Human pose keypoint data:
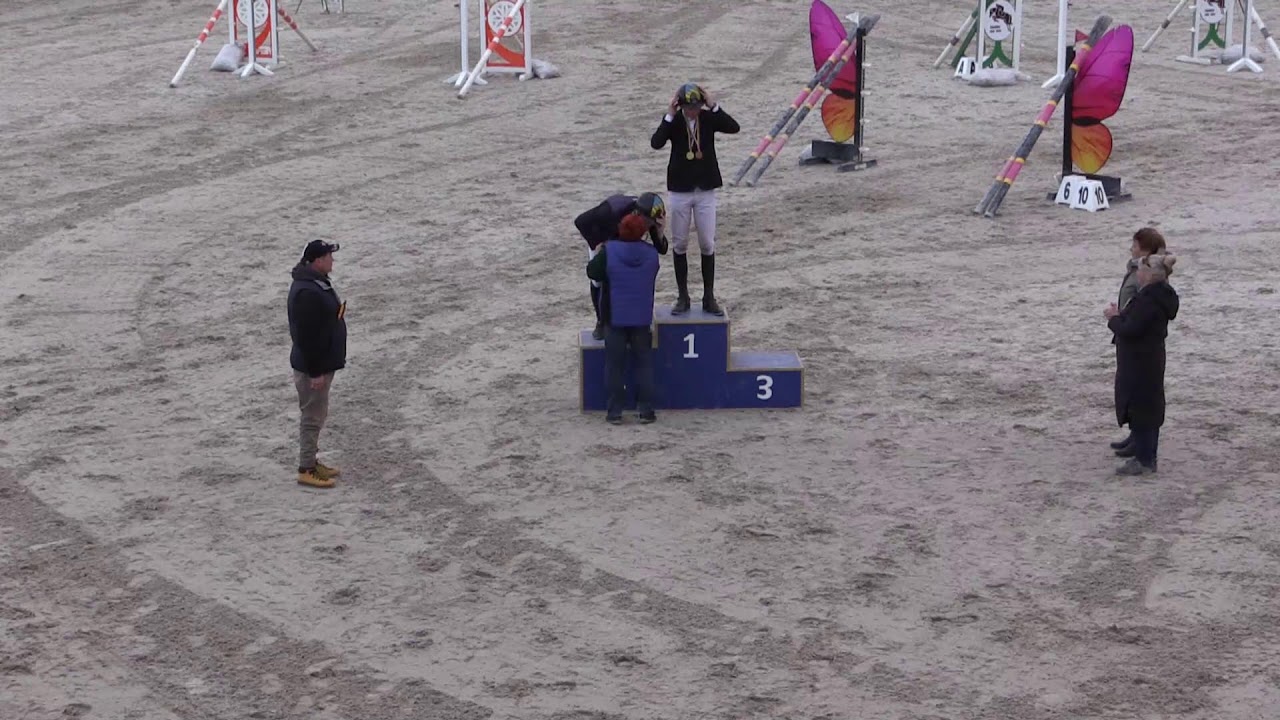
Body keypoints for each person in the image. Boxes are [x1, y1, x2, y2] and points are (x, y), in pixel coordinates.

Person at [651, 82, 740, 316]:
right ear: (680, 106)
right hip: (680, 190)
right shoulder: (674, 122)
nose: (693, 111)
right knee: (680, 243)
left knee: (707, 243)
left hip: (705, 189)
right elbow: (656, 143)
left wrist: (714, 105)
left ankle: (709, 296)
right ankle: (683, 296)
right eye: (689, 108)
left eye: (697, 107)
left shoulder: (708, 118)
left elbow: (734, 127)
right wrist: (669, 115)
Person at [1105, 254, 1179, 476]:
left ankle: (1145, 460)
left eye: (1139, 269)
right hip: (1148, 358)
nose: (1137, 273)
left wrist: (1112, 318)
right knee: (1146, 406)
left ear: (1148, 274)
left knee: (1143, 408)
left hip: (1140, 361)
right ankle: (1140, 449)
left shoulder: (1148, 300)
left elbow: (1131, 330)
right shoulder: (1158, 295)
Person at [587, 214, 660, 425]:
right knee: (644, 364)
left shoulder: (609, 251)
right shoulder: (651, 253)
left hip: (614, 316)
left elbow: (592, 272)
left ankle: (615, 411)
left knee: (614, 365)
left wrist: (601, 251)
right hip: (641, 317)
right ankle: (645, 410)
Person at [287, 240, 348, 489]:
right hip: (313, 368)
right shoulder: (307, 292)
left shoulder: (315, 282)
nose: (333, 261)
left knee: (317, 415)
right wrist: (315, 372)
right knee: (312, 418)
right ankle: (306, 469)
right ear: (318, 260)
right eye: (329, 256)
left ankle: (312, 461)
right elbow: (305, 337)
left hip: (320, 363)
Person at [574, 193, 669, 340]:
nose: (650, 227)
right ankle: (600, 322)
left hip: (621, 240)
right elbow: (581, 222)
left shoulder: (647, 217)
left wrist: (660, 232)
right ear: (639, 214)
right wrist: (597, 244)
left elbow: (661, 249)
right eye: (650, 223)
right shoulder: (614, 212)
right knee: (598, 281)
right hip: (601, 234)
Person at [1110, 228, 1168, 456]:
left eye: (1134, 245)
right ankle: (1136, 438)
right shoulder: (1141, 274)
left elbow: (1136, 320)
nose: (1131, 249)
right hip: (1134, 344)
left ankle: (1142, 448)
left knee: (1139, 396)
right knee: (1132, 393)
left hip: (1138, 347)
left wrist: (1115, 319)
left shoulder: (1149, 286)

| Your task |
Set down the records above exactly as written, beginning with the first line and ending with the line that contains "left wrist: (714, 105)", and do not include pictures.

| Problem solution |
Body keypoints for each person in the image. Boxes are [x1, y1, x2, y2] and points are (x, y), in pixel coordinates.

Person at [651, 82, 740, 316]:
right ear: (680, 106)
right hip: (680, 190)
right shoulder: (674, 122)
nose: (693, 111)
right knee: (680, 243)
left knee: (707, 243)
left hip: (705, 189)
right elbow: (656, 143)
left wrist: (714, 105)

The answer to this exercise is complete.